┌─ Material to process
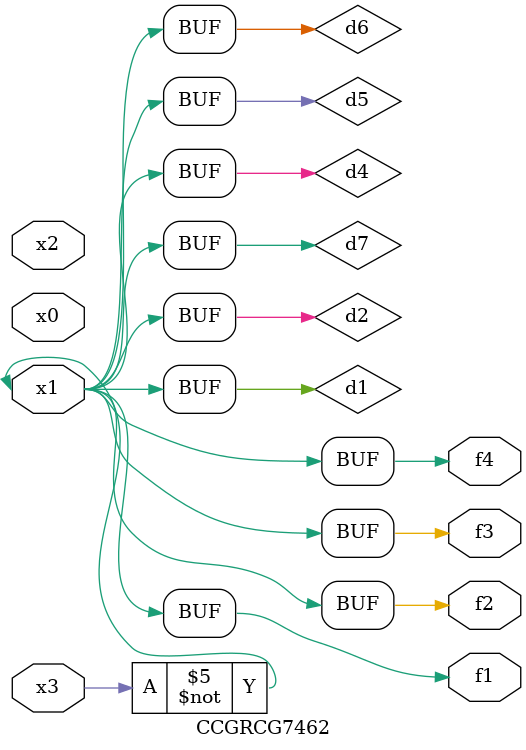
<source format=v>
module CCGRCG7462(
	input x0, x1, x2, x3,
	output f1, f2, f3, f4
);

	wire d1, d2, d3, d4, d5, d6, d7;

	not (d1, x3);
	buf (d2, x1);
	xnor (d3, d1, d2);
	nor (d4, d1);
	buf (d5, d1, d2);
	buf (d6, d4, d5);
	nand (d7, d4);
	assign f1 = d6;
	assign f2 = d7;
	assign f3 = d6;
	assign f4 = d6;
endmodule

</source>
└─
Starting with the line that contains "nor (d4, d1);", return each line through the last one of the data above, exactly as written and nothing more.

	nor (d4, d1);
	buf (d5, d1, d2);
	buf (d6, d4, d5);
	nand (d7, d4);
	assign f1 = d6;
	assign f2 = d7;
	assign f3 = d6;
	assign f4 = d6;
endmodule

</source>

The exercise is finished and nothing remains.